Regardless of having fasted for 14 hours, Tala was extra excited concerning the reveal than consuming. Not so her youthful sister.
“Oh God, I’m so hungry,” mentioned Galia Abu Hussein, 12, lifting the lid barely to peek inside.
The household had pushed down from Baqa al Gharbiyye, 60 miles north of Jerusalem. They’d left the home at 4 p.m., wrapping the maqluba pot tightly in a thick blanket. Three hours later, it was nonetheless heat.
Round them folks distributed dates, bottles of water and bread.
As the decision to prayer started, adopted a second later by a cannon firing signaling the quick’s finish, Mr. Shalodi ready to lastly raise the pot.
“Raise it towards you,” his mom instructed, “slowly, slowly.”

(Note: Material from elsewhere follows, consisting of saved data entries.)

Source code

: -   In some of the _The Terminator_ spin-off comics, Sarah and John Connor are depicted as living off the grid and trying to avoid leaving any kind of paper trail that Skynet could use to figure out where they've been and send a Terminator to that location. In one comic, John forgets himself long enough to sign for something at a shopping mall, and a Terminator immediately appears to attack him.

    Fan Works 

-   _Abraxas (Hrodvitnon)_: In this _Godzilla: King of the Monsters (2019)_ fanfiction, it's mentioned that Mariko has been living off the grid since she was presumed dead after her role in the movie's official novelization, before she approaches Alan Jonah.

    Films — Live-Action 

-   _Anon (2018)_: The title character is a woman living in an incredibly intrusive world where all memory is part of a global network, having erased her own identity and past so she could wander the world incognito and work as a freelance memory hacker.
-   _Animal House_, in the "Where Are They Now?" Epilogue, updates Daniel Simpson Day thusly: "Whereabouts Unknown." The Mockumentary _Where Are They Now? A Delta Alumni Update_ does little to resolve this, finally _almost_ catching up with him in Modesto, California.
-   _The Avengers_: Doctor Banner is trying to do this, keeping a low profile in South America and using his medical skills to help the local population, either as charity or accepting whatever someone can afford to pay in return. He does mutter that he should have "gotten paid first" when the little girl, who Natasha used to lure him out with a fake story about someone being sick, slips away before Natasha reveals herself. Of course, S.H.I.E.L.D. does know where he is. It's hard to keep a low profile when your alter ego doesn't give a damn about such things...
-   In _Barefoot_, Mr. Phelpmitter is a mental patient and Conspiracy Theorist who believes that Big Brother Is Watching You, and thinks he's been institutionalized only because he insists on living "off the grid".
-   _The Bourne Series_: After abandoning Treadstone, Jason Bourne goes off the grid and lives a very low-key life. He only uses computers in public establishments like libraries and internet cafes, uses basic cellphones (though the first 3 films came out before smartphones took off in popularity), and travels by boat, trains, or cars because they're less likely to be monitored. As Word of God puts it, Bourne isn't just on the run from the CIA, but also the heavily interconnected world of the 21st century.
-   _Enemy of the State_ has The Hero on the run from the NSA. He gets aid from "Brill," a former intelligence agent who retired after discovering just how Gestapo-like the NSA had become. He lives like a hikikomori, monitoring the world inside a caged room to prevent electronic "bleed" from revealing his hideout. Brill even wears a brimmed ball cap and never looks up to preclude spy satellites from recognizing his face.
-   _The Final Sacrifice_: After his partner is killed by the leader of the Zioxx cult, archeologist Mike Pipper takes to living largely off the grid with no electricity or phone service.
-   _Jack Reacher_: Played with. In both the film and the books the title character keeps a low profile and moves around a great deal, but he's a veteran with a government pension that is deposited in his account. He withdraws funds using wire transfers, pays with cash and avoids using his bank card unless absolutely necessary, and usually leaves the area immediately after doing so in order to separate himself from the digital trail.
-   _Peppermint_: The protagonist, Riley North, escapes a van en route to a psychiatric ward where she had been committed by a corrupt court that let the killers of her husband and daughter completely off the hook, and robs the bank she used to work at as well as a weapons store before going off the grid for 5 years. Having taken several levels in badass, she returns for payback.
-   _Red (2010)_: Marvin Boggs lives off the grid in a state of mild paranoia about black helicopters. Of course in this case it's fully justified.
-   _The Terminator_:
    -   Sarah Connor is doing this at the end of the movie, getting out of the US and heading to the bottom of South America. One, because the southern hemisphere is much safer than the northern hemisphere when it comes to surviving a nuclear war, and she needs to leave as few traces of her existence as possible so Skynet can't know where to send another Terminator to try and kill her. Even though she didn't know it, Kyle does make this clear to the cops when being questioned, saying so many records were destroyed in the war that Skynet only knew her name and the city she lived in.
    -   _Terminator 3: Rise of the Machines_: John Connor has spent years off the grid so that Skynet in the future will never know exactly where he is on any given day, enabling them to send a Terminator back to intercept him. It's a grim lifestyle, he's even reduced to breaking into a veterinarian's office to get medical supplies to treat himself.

“I do know, Mama,” he mentioned as he knelt down, white prayer beads hung round his neck. “It’s not like that is the primary time I raise the maqluba pot.”
Round them folks started savoring their first sip of water, chew of a candy date or drag on a cigarette. By the point the night prayer started, lower than 10 minutes later, others had practically completed their meals.
Rows of girls prayed alongside rows of males — as everybody principally prayed wherever they have been already siting to eat — not like the customary gender segregation for Muslim prayer.
Because the solar set, the lights within the mosque turned on, lighting the Dome of the Rock.
In lower than half-hour, the Shalodi household was carried out with dinner — pace consuming being a typical observe in Ramadan.
“I want I had a hookah,” Ms. Ghait joked. However that needed to wait.
Because the household walked from the compound and again via the souk, they handed greater than a dozen males engulfed in plumes of hookah smoke.
On heat nights, Ms. Ghait takes her personal hookah pipe as much as the roof of their house, the place she has a transparent view of the illuminated golden dome.